The whole of Japan entered its first weekend under a state of emergency Saturday, with tourist sites and entertainment districts largely deserted as people heed a government call to stay home to stop the coronavirus’ spread.
There were very few people in the main shopping arcade in Miyazaki, the capital of the southwestern prefecture of the same name, with “closed” signs adorning most store doors despite the prefectural government not requiring nonessential businesses to cease trading.
“Normally there are lots of people on Saturday morning who’ve finished working at bars,” said Tokuyoshi Hidaka, a 70-year-old taxi driver who was on the hunt for passengers. “My earnings have almost halved since March.”
(Kyoto on April 18, 2020.)
Prime Minister Shinzo Abe on Thursday expanded the areas covered by the state of emergency to the entire nation after originally declaring it over only Tokyo and six other prefectures — Saitama, Chiba, Kanagawa, Osaka, Hyogo and Fukuoka — on April 7.
The total number of coronavirus cases in Japan has now surpassed 10,000, local government officials said.
The total figure excludes about 700 from the Diamond Princess, a cruise ship that was quarantined near Tokyo in February.

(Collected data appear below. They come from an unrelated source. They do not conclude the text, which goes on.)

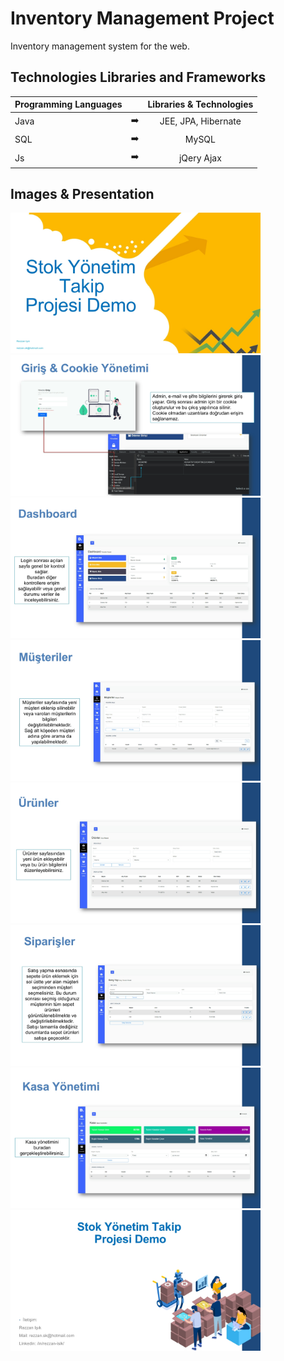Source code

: # Inventory Management Project
Inventory management system for the web.

## Technologies Libraries and Frameworks

| Programming Languages |  | Libraries & Technologies |
| ------------- |:-------------:|:-------------:|
| Java | :arrow_right: | JEE, JPA, Hibernate |
| SQL | :arrow_right: | MySQL |
| Js | :arrow_right: | jQery Ajax |


## Images & Presentation

<p>
<a href="https://github.com/Rezzansk/Inventory-Management-System/blob/main/images/Rezzan_Isik_Depo_Project_Sunum-page-1.jpg" target="_blank">
<img src="https://github.com/Rezzansk/Inventory-Management-System/blob/main/images/Rezzan_Isik_Depo_Project_Sunum-page-1.jpg" width="400" style="max-width:100%;"></a>
<a href="https://github.com/Rezzansk/Inventory-Management-System/blob/main/images/Rezzan_Isik_Depo_Project_Sunum-page-2.jpg" target="_blank">
<img src="https://github.com/Rezzansk/Inventory-Management-System/blob/main/images/Rezzan_Isik_Depo_Project_Sunum-page-2.jpg" width="400" style="max-width:100%;"></a>
<a href="https://github.com/Rezzansk/Inventory-Management-System/blob/main/images/Rezzan_Isik_Depo_Project_Sunum-page-3.jpg" target="_blank">
<img src="https://github.com/Rezzansk/Inventory-Management-System/blob/main/images/Rezzan_Isik_Depo_Project_Sunum-page-3.jpg" width="400" style="max-width:100%;"></a>
<a href="https://github.com/Rezzansk/Inventory-Management-System/blob/main/images/Rezzan_Isik_Depo_Project_Sunum-page-4.jpg" target="_blank">
<img src="https://github.com/Rezzansk/Inventory-Management-System/blob/main/images/Rezzan_Isik_Depo_Project_Sunum-page-4.jpg" width="400" style="max-width:100%;"></a>
<a href="https://github.com/Rezzansk/Inventory-Management-System/blob/main/images/Rezzan_Isik_Depo_Project_Sunum-page-5.jpg" target="_blank">
<img src="https://github.com/Rezzansk/Inventory-Management-System/blob/main/images/Rezzan_Isik_Depo_Project_Sunum-page-5.jpg" width="400" style="max-width:100%;"></a>
<a href="https://github.com/Rezzansk/Inventory-Management-System/blob/main/images/Rezzan_Isik_Depo_Project_Sunum-page-6.jpg" target="_blank">
<img src="https://github.com/Rezzansk/Inventory-Management-System/blob/main/images/Rezzan_Isik_Depo_Project_Sunum-page-6.jpg" width="400" style="max-width:100%;"></a>
<a href="https://github.com/Rezzansk/Inventory-Management-System/blob/main/images/Rezzan_Isik_Depo_Project_Sunum-page-7.jpg" target="_blank">
<img src="https://github.com/Rezzansk/Inventory-Management-System/blob/main/images/Rezzan_Isik_Depo_Project_Sunum-page-7.jpg" width="400" style="max-width:100%;"></a>
<a href="https://github.com/Rezzansk/Inventory-Management-System/blob/main/images/Rezzan_Isik_Depo_Project_Sunum-page-8.jpg" target="_blank">
<img src="https://github.com/Rezzansk/Inventory-Management-System/blob/main/images/Rezzan_Isik_Depo_Project_Sunum-page-8.jpg" width="400" style="max-width:100%;"></a>
</p>

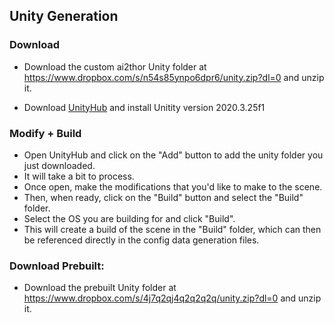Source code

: ## Unity Generation

### Download
* Download the custom ai2thor Unity folder at https://www.dropbox.com/s/n54s85ynpo6dpr6/unity.zip?dl=0 and unzip it.

* Download [UnityHub](https://unity.com/unity-hub) and install Unitity version 2020.3.25f1

### Modify + Build
* Open UnityHub and click on the "Add" button to add the unity folder you just downloaded.
* It will take a bit to process.
* Once open, make the modifications that you'd like to make to the scene.
* Then, when ready, click on the "Build" button and select the "Build" folder.
* Select the OS you are building for and click "Build".
* This will create a build of the scene in the "Build" folder, which can then be referenced directly in the config
data generation files.

### Download Prebuilt:
* Download the prebuilt Unity folder at https://www.dropbox.com/s/4j7q2qj4q2q2q2q/unity.zip?dl=0 and unzip it.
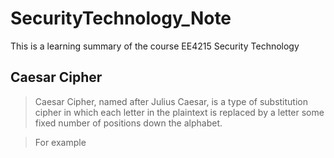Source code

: # SecurityTechnology_Note
This is a learning summary of the course EE4215 Security Technology

Caesar Cipher
---------------
>Caesar Cipher, named after Julius Caesar, is a type of substitution cipher in which each letter in the plaintext is replaced by a letter some fixed number of positions down the alphabet.

> For example
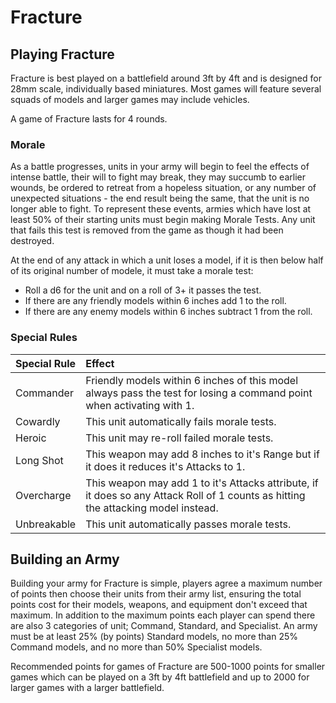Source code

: # Fracture

## Playing Fracture

Fracture is best played on a battlefield around 3ft by 4ft and is designed for 28mm scale, individually based miniatures. Most games will feature several squads of models and larger games may include vehicles.

A game of Fracture lasts for 4 rounds.

### Morale

As a battle progresses, units in your army will begin to feel the effects of intense battle, their will to fight may break, they may succumb to earlier wounds, be ordered to retreat from a hopeless situation, or any number of unexpected situations - the end result being the same, that the unit is no longer able to fight. To represent these events, armies which have lost at least 50% of their starting units must begin making Morale Tests. Any unit that fails this test is removed from the game as though it had been destroyed.

At the end of any attack in which a unit loses a model, if it is then below half of its original number of modele, it must take a morale test:

- Roll a d6 for the unit and on a roll of 3+ it passes the test.
- If there are any friendly models within 6 inches add 1 to the roll.
- If there are any enemy models within 6 inches subtract 1 from the roll.

### Special Rules

| Special Rule | Effect |
| :----------- | :----- |
| Commander | Friendly models within 6 inches of this model always pass the test for losing a command point when activating with 1. |
| Cowardly | This unit automatically fails morale tests. |
| Heroic | This unit may re-roll failed morale tests. |
| Long Shot | This weapon may add 8 inches to it's Range but if it does it reduces it's Attacks to 1. |
| Overcharge | This weapon may add 1 to it's Attacks attribute, if it does so any Attack Roll of 1 counts as hitting the attacking model instead. |
| Unbreakable | This unit automatically passes morale tests. |

## Building an Army

Building your army for Fracture is simple, players agree a maximum number of points then choose their units from their army list, ensuring the total points cost for their models, weapons, and equipment don't exceed that maximum. In addition to the maximum points each player can spend there are also 3 categories of unit; Command, Standard, and Specialist. An army must be at least 25% (by points) Standard models, no more than 25% Command models, and no more than 50% Specialist models.

Recommended points for games of Fracture are 500-1000 points for smaller games which can be played on a 3ft by 4ft battlefield and up to 2000 for larger games with a larger battlefield.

In the Japanese capital alone, 181 new infection cases were confirmed Saturday.
Popular tourist spots in Kyoto, western Japan, were largely empty, with the scenic Togetsukyo Bridge in Arashiyama that is normally swarming with visitors just seeing a few people strolling or passing by in cars.
“Sales are all but zero, but it’s tough just staying at home,” said a 45-year-old male owner of a grocery store near the bridge. He said he will keep his store open as long as he can.
(A store in Kyoto’s Higashiyama district is closed on April 18, 2020.)
At the Tottori Sand Dunes in western Tottori Prefecture, a 19-year-old university student from nearby Hyogo Prefecture said he and his two friends decided to visit as they believed the site does not have the 3 Cs — confined spaces, crowded places and close contact — the government is asking people to avoid.
“We’ll continue to drive through Tottori Prefecture but we’ll try not to make stops at shops (where we can come into close contact with people),” he said.
In the city of Fukuoka, people were thin on the ground at the major shopping district of Tenjin but many still walked and jogged in Ohori Park.
“There are more people than usual,” said a man in his 60s who visits the park for a run once a week. “There is nowhere to go with all shops closed and I suppose they are all here to exercise.”
In addition to the seven prefectural governments that were included in the first state of emergency declaration, nine others including Aichi and Kyoto are to ask nonessential businesses to suspend operations, with four more including Ishikawa and Hiroshima considering following suit.
Abe said during a press conference on Friday that people must avoid traveling from cities to rural areas, taking possible infections with them.
Iwate, in the northeast, is now the only one of Japan’s 47 prefectures to not report a case of infection.
Sixty-year-old Nobuko Yoshida, who works at a restaurant in the capital city of Morioka, said the expansion of the state of emergency “will make things inconvenient (for her work)” but accepted it “can’t be helped as we don’t want infections here.”
Under the monthlong state of emergency, Abe is asking people to reduce contact with others by as much as 80 percent and companies to shift to teleworking to achieve a 70 percent cut in commuters to prevent the COVID-19 disease-causing virus’ further spread.